From the AGA Journals

Novel capsid assembly modulator shows promise in HBV


 

FROM GASTROENTEROLOGY

For adults with chronic hepatitis B virus infection, treatment with a novel investigational capsid assembly modulator was well tolerated and showed antiviral activity against HBV, according to the results of a phase 1 study of 73 patients.

This digitally colorized transmission electron micrograph reveals the presence of hepatitis B virions. The large round virions are known as Dane particles. CDC/Dr. Erskine Palmer

This digitally colorized transmission electron micrograph reveals the presence of hepatitis B virions. The large round virions are known as Dane particles.

“Substantial and correlated reductions in serum HBV DNA and HBV RNA levels were observed consistently with the higher-dose cohorts and were notably greatest for combination treatment with NVR 3-778 and pegIFN [pegylated interferon],” Man Fung Yuen, MD, of the University of Hong Kong, and his associates wrote in a report published in Gastroenterology. Hence, this first-in-class capsid assembly modulator might help prolong treatment responses, “most likely as a component of new combination treatment regimens for HBV-infected patients.” However, one patient developed severe rash immediately after completing treatment that took 6 months of intensive outpatient treatment to resolve, they noted.

Chronic viral hepatitis due to HBV is a major cause of early death worldwide, and new therapies are needed to help prevent severe liver disease and liver death from this infection. Current treatments for HBV infection consist of nucleoside or nucleotide analogs or pegylated interferon. These suppress HBV replication in many patients, but most patients do not achieve durable responses. Consequently, most patients require long-term treatment with HBV nucleosides and nucleotide analogs, which they may find difficult to tolerate or adhere to and to which their infections can become resistant, the researchers said.

The HBV virion contains a viral core protein (HBc) that is required to encapsidate viral polymerase and pregenomic HBV RNA into a nucleocapsid. To target this process, researchers developed NVR 3-778, a first-in-class, orally bioavailable small molecule that binds HBc so that HBc forms a defective capsid that lacks nuclear material. Hence, NVR 3-778 is intended to stop the production of HBV nucleocapsids and keep infected cells from releasing the enveloped infectious viral particles that perpetuate HBV infection.

To assess the safety, pharmacokinetics, and antiviral activity of NVR 3-778, the researchers conducted a phase 1 study of 73 patients with chronic HBV infection who tested positive for hepatitis B e-antigen (HBeAg) and had no detectable cirrhosis. Patients were randomly assigned to receive oral NVR 3-778 (100 mg, 200 mg, or 400 mg daily or 600 mg or 1,000 mg twice daily ) or placebo for 28 days. Some patients received combination therapy with pegylated interferon plus either NVR 3-778 (600 mg twice daily) or placebo. Treatment was generally well tolerated, and adverse events were usually mild and deemed unrelated to therapy. No patient stopped treatment for adverse effects.

The only serious adverse event in the study consisted of grade 3 rash that developed in a 42-year-old male after 22 days of treatment at the lowest dose of NVR 3-778 (100 mg per day). This patient completed treatment and ultimately developed a severe papulovesicular rash with a predominantly acral distribution over the hands, arm, side of neck, and one leg (palmar plantar erythrodysesthesia), the researchers said. “There were no perioral or mucosal lesions, no ecchymotic skin involvement, no bullae, and no systemic manifestations or hematological abnormalities,” they wrote. “The rash was subsequently managed with a psoriasis-like treatment regimen of psoralen, ultraviolet light, and topical steroid ointment during outpatient follow-up and resolved after approximately 6 months.”

Another three cases of “minor” skin rash were considered probably related to treatment in the cohort that received 600 mg NVR 3-778 b.i.d. plus pegylated interferon, the investigators said.
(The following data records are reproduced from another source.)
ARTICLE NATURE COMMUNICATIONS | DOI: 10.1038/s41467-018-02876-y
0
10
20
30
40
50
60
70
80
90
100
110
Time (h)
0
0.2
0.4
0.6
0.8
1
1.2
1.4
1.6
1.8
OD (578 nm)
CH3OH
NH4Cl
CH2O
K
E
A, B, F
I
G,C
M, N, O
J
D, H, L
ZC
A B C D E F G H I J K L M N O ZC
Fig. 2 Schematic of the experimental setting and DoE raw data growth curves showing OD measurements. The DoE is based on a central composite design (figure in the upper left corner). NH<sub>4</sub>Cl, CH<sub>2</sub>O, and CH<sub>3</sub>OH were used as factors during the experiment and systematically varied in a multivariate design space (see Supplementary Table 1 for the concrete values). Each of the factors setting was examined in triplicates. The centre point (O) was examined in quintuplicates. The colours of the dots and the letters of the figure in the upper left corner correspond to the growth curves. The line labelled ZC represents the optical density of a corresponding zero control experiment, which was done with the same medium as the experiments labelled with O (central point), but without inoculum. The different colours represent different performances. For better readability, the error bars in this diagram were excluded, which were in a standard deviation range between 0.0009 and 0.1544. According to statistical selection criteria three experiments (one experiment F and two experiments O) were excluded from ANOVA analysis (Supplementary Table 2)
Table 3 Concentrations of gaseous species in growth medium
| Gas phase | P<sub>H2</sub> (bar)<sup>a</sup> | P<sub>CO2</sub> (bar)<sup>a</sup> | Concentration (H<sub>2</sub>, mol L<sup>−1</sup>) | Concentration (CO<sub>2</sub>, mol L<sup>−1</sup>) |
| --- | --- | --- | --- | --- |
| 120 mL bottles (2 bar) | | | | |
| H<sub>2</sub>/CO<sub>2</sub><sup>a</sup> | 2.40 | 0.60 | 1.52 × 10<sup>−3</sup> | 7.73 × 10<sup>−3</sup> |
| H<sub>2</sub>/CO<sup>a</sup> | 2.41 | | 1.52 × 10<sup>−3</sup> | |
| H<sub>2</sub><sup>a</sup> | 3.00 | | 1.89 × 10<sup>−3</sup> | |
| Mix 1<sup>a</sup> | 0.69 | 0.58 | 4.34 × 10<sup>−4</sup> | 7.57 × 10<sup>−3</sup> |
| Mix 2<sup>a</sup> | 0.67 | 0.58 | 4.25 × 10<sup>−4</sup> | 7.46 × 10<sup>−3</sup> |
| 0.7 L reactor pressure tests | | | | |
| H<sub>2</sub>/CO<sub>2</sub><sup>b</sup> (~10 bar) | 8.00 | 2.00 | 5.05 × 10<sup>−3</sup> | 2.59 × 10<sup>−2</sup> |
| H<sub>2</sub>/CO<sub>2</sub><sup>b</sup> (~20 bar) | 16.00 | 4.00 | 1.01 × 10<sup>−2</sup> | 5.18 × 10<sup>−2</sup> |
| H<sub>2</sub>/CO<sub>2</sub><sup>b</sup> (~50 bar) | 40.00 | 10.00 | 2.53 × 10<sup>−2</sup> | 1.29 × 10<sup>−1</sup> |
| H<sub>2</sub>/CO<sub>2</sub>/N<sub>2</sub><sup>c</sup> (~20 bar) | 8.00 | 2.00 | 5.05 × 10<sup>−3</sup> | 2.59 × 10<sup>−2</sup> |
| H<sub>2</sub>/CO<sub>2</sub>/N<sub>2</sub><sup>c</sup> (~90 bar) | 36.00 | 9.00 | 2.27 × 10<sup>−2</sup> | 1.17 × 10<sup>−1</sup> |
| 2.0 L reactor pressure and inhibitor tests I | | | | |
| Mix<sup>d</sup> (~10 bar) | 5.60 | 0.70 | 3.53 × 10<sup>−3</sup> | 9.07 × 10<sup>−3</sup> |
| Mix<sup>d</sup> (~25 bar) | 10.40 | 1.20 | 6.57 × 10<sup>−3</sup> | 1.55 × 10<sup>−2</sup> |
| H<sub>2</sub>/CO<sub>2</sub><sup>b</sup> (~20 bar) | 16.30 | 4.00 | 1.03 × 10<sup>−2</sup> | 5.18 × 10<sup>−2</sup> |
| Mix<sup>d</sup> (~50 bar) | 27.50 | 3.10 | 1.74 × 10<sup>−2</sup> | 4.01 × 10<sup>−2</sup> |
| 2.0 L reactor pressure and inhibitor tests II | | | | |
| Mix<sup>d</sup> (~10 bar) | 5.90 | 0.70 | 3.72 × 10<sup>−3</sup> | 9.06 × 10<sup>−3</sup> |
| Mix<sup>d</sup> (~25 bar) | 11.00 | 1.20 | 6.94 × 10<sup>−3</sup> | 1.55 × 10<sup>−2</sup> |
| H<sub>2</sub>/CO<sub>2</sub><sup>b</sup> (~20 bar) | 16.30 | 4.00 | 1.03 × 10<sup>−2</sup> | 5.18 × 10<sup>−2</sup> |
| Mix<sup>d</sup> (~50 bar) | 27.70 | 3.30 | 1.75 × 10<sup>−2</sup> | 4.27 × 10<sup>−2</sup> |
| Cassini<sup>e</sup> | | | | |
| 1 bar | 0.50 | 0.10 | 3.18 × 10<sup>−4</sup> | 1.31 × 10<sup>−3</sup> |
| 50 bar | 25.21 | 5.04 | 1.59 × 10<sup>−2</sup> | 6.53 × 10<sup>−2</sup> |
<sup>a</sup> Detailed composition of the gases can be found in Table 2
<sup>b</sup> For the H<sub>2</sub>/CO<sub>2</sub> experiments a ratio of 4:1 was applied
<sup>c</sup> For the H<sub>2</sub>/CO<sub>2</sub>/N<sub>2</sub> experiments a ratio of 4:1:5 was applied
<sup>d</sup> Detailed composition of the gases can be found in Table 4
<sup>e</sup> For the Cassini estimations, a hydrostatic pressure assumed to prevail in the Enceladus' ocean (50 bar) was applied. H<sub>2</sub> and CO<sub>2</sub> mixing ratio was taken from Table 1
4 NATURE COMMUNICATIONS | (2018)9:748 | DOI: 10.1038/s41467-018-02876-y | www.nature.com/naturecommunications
Two additional cases of mild rash were deemed unrelated to treatment.

“The observed reductions in HBV RNA confirmed the novel mechanism of NVR 3-778,” the researchers concluded. “This class of compounds can also inhibit replenishment of intranuclear covalently closed circular DNA over time and may have immunomodulatory properties.” Longer treatment periods would be needed to study these mechanisms and to quantify reductions in serum HBsAg and HBeAG, they noted.

Novira Therapeutics developed NVR 3-778 and is a Janssen Pharmaceutical Company. Janssen provided funding for editorial support. Dr. Yuen disclosed relationships with AbbVie, Biocartis, Bristol-Myers Squibb, Gilead Sciences, GlaxoSmithKline, Ionis, Roche, Vir Biotechnology, and several other pharmaceutical companies. Other coinvestigators disclosed ties to pharmaceutical companies; eight reported employment by Novira or a Janssen company.